The facts cut straight to our constitutional citizenship: All of us have a fundamental right to legal representation. Whenever we are accused of anything, whether that accusation appears in the newspaper, on a rap sheet, on a credit report, or anywhere else, we are guaranteed the right to request assistance with both understanding and defending against such allegations.
Some companies occasionally (and vaguely) suggest that using a third-party violates some law. Sometimes, they'll send a letter to consumers who have challenged one or more items on their reports that basically accuses them of having sought outside assistance with the problem. Note that they never actually come out and say plainly, "Using outside counsel is against the law," because it isn't. The specific wrongdoing is never spelled out, of course, but the effect is the same: By donning the cloak of artificial officialdom, they hope to intimidate consumers into backing down and getting right back into line with all the other quiet people who are afraid to challenge such faux authority. Lexington clients are instructed to simply send such correspondence to the firm, but even those attempting to address their credit reports on their own are well advised to simply ignore such provocations.
So long as consumers can be managed through skilled deception, creditors will continue to unfairly profit at our expense. Reified credit scores will continue to define our suitability for home ownership.

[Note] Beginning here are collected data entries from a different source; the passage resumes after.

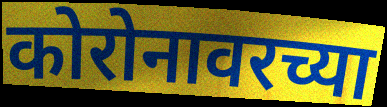
कोरोनावरच्या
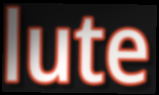
lute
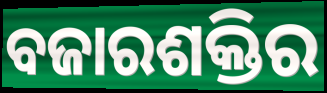
ବଜାରଶକ୍ତିର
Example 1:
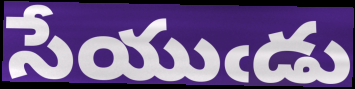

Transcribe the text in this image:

సేయుఁడు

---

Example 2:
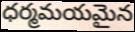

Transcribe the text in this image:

ధర్మమయమైన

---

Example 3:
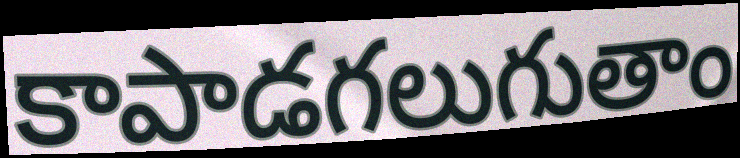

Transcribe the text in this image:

కాపాడగలుగుతాం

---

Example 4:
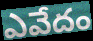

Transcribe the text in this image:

ఎవేదం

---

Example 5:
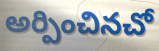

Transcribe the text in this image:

అర్పించినచో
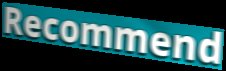
Recommend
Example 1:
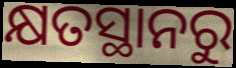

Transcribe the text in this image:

କ୍ଷତସ୍ଥାନରୁ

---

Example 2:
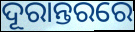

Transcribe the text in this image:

ଦୂରାନ୍ତରରେ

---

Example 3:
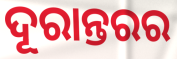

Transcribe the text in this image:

ଦୂରାନ୍ତରର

Credit acquisition, insurance, and employment will continue to be lost as a result of sloppy data maintenance. Fundamental changes will only occur when consumers reject these untruths which are propagated so successfully within our culture.

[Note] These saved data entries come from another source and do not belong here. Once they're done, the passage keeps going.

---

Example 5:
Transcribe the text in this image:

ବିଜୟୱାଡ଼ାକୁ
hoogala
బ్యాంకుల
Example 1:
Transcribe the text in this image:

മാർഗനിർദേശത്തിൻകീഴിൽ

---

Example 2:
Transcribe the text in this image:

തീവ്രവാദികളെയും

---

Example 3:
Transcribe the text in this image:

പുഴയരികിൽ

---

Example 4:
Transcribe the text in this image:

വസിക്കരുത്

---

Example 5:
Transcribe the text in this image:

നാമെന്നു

How can bad credit be legally repaired?
How can bad credit be legally repaired?
It is your right and responsibility to assure the accuracy of the items on your credit reports. If information recorded on your credit reports does not accurately represent your behavior as a consumer, then you have the right to request that questionable information be removed from your reports. The Fair Credit Reporting Act (FCRA), Fair Credit Billing Act (FCBA) and the Fair Debt Collections Practices Act (FDCPA) afford you the legal right to dispute inaccurate items on your credit reports with the credit bureaus and your individual creditors.

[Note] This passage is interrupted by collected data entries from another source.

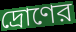
দ্রোণের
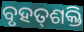
ବୃହତ୍‌ଶକ୍ତି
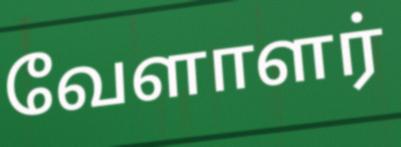
வேளாளர்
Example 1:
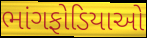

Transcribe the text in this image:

ભાંગફોડિયાઓ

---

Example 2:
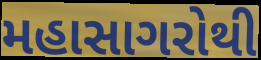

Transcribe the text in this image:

મહાસાગરોથી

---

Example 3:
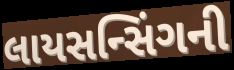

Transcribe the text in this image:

લાયસન્સિંગની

The most popular method for restoring bad credit is the credit bureau dispute. Because of the Fair Credit Reporting Act, you have the right to dispute and delete any items on your credit report that you feel are inaccurate, untimely, misleading, biased, incomplete or unverified.
When you dispute a questionable negative credit item with the credit bureaus, you are demanding that they perform an investigation to determine whether or not the item should be listed on your credit reports. If the credit bureau cannot verify the accuracy of the item, then they are required to correct the listing or completely delete it from your credit report.
Another facet of credit repair is to work with your creditors to remove the negative items from your credit reports. Your creditors have the ability to delete negative items from your credit reports at any time. With more cooperative creditors, sometimes all it takes is to ask the creditor to adjust or delete a negative credit listing. In situations where this non-confrontational approach is not sufficient, the various consumer protection acts provide you with tools for forcing creditors and collections agencies to prove the accuracy of the reported accounts.
By using some or all of their legal rights to fair and accurate credit reporting, thousands of people have legally and successfully restored their credit and increased their credit score.